Extracted text:
--------------------------------
Initialization
Initialization of the system describes the process of finding valid initial conditions, mostly a fixpoint of the system. We distinguish between two types of initialization: full system initialziation and component initialization.
Full-System Initialization
Full system initialization describs the process of finding a fixpoint/steady state of th entire system.
To do so, you can use find_fixpoint, which creates a SteadyStateProblem of the whole network and tries do solve it.
Component-wise Initialization
In contrast to full-system initialization the goal of component-wise initialization is to find a valid initial condition for a single component first, given a network coupling.
--------------------------------
Given material:

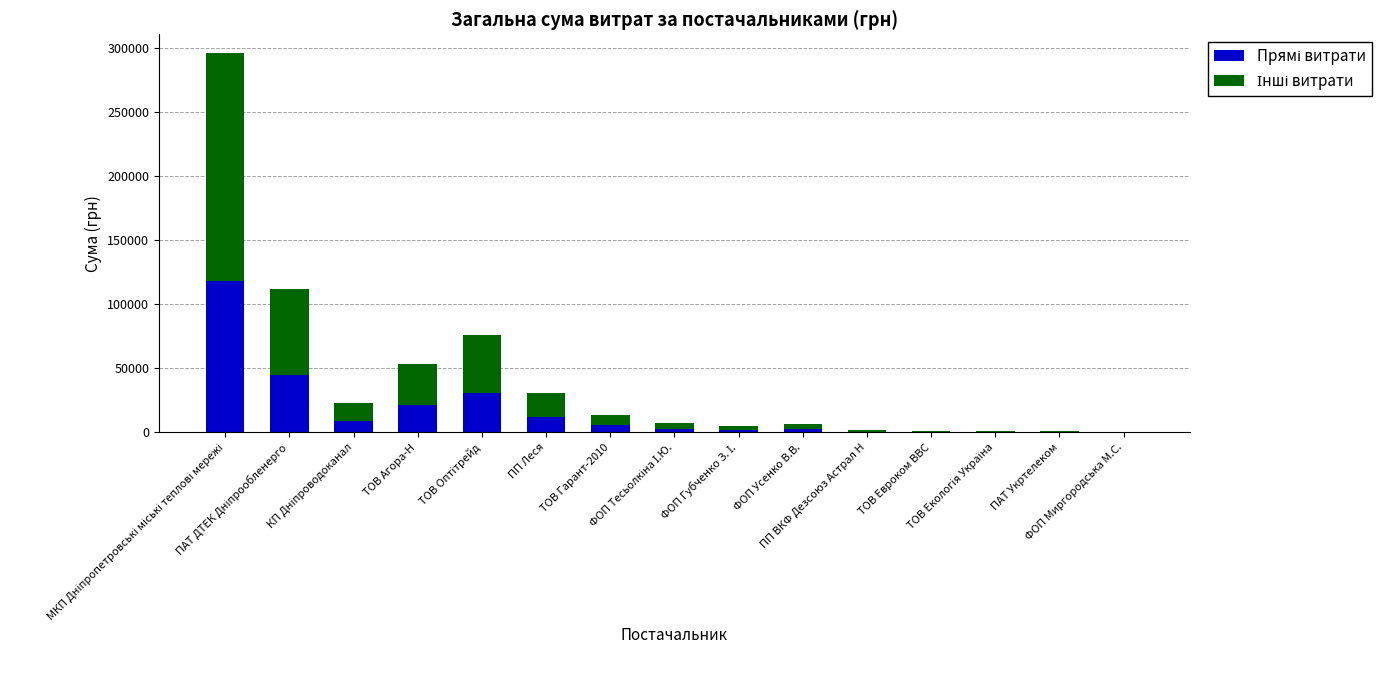

What is the sum of all Прямі витрати values?

251680.0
--------------------------------
Explore the material:
a – From the initialization write-up, extract the passage from "To do so, you" up to and including "a network coupling.".
b – Extend the initialization write-up, picking up right after its final sentence.

Answers to this exercise:
a –
To do so, you can use find_fixpoint, which creates a SteadyStateProblem of the whole network and tries do solve it.
Component-wise Initialization
In contrast to full-system initialization the goal of component-wise initialization is to find a valid initial condition for a single component first, given a network coupling.

b –
This can be usefull in cases, where there are nontrivial internal dynamics and states within a single vertex or edge. The idea of component-wise initialisation is to find internal states which match a given "network coupling" (fixed inputs and outputs).
Lets consider the following example of a Swing-equation generator model.
using NetworkDynamics, ModelingToolkit
using ModelingToolkit: t_nounits as t, D_nounits as Dt
@mtkmodel Swing begin
@variables begin
u_r(t)=1, [description="bus d-voltage", output=true]
u_i(t)=0.1, [description="bus q-voltage", output=true]
i_r(t)=1, [description="bus d-current (flowing into bus)", input=true]
i_i(t)=0.1, [description="bus d-current (flowing into bus)", input=true]
ω(t), [guess=0.0, description="Rotor frequency"]
θ(t), [guess=0.0, description="Rotor angle"]
Pel(t), [guess=1, description="Electrical Power injected into the grid"]
end
@parameters begin
M=0.005, [description="Inertia"]
D=0.1, [description="Damping"]
V=sqrt(u_r^2 + u_i^2), [description="Voltage magnitude"]
ω_ref=0, [description="Reference frequency"]
Pm, [guess=0.1,description="Mechanical Power"]
end
@equations begin
Dt(θ) ~ ω - ω_ref
Dt(ω) ~ 1/M * (Pm - D*ω - Pel)
Pel ~ u_r*i_r + u_i*i_i
u_r ~ V*cos(θ)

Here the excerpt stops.